Exercise 1: In the post about finding a guitar player, how many guitar players who could not strum at all did the writer meet last year?
Exercise 2: Pick up the post about finding a guitar player after its final sentence and continue it in the same voice.

Don’t laugh, of the batch I went through last year, two of the most promising people cancelled out once they found out there was work involved. This harks back to the guitar player thing again, where they figure they’ve already learned all they need to know, so joining a band is means it is the other people who have to do the learning work. But when it’s their turn, they quit. The lady sent quite an impressive list of qualifications. She also knows the slang terms for most stage work, which is more than most guitarists.
The second lady did not give age or location, but states she is a country rhythm player. I sent her an e-mail asking for more information. This is different than last year, when only men replied. The add is essentially the same, but specifies a guitar player must be able to strum through at least one entire song before calling me. Last year, I met twelve guitar players who could not strum at all.
And last, the guy with the familiar name. He’s 28, married, three kids. I sent him a note asking him to double confirm he knows pre-1996 country classics. He replied saying so and that he considers new country to be nothing but pop music. I told him he’s number three, but to expect a call any time for an audition. It is the first lady that sounds like the best bet. She was no doting grandmother type on the phone, although she did mention grandkids. Don’t worry, mine is 100% a family show, nothing on stage that isn’t above board. I don’t allow even one word of profanity, either talking or lyrics.
Am I doomed to never find a decent guitar player whose head is screwed on straight? I had to let Bradford go. He basically said he wants to join my band, but only if I drop all my songs and play the ones he wants. Interesting, since the guy is over 30 and has never played professionally yet.
ADDENDUM
The conversation with the lady reminded me of a band I played in back in the early 90s. It was one of the best venture of my life, though the group was dominated by the lead singer. That’s now what I was thinking about, because I understand he had learned over time that somebody has to be in charge. Most bands that have been together for years either have a leader or have gone nowhere. That band and I went our separate ways after a year for the primary reason that it was geared toward recording rather than playing out. I’ll explain why that can be a problem.

Data provided:
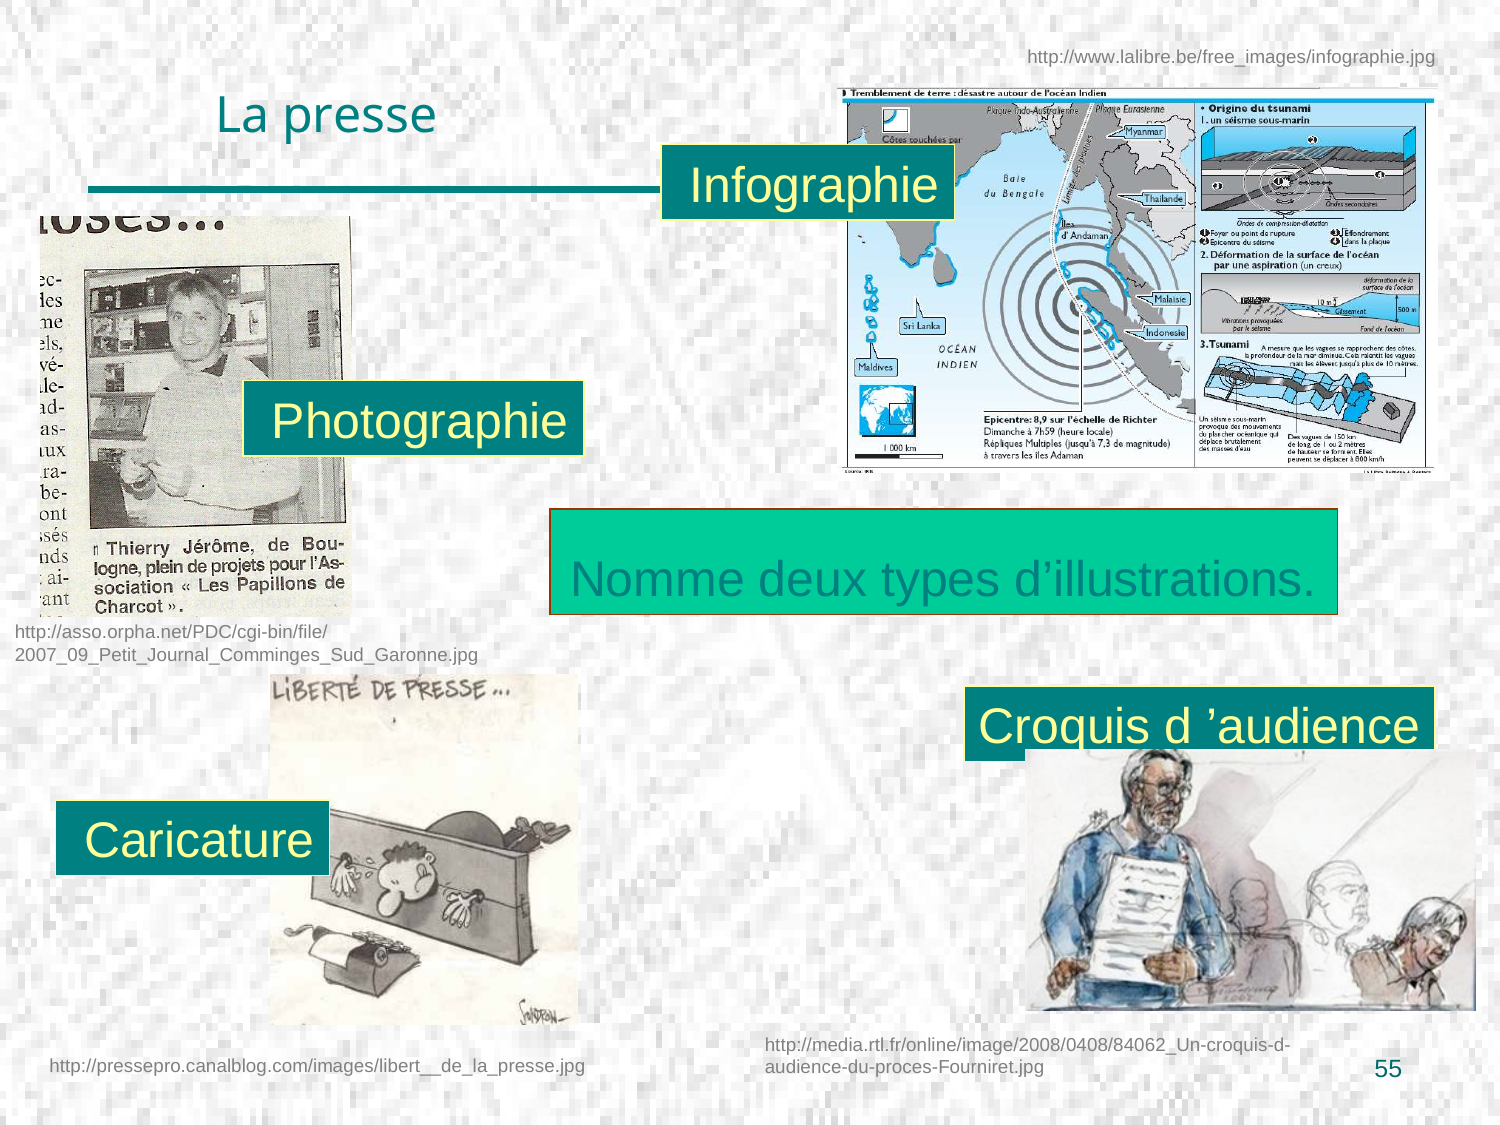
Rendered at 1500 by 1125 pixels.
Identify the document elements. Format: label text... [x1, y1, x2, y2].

Answer 1: Twelve.

Answer 2:
The lead singer was completely focused on cutting that dream hit record. Myself, I could care less though if I was involved in something that hit the charts, I would have been happy with that. However, I’d rather spend time out on the circuit than in a studio. It’s boring, the people are boring, the entire process is boring. During that year, we had one really big show, that’s the one at the sports pavilion for the airline stewardesses. Where I got a standing ovation. But let me get back to the point, which is because of the singer’s neve-rending quest, that band was sputtering along. I can’t have that again.
I always ask new people what they want from being in a band. It always helps when there is a little goal congruency, though it isn’t a strict rule. You see, that band long ago failed because the lead singer was not quite good enough for what he wanted to do. Almost, but not quite. Pay attention to what I mean because there is a tight balance between those two factors. That band would have been an absolute killer bar or party band, but never got there because of the supreme focus on recording.
What I want is to be on the stage instead of in the crowd. (But that doesn’t mean I’ll put up with nonsense, as we found out last Halloween for the thousandth time.) The same question can be asked about me, am I good enough for what I want to do? Ha, let me just say you don’t need eighth grade classical piano to play the bass. I have to work at keeping things loose enough to be enjoyable. The new lady and I talked for maybe six minutes, but it got my brain rolling over these issues.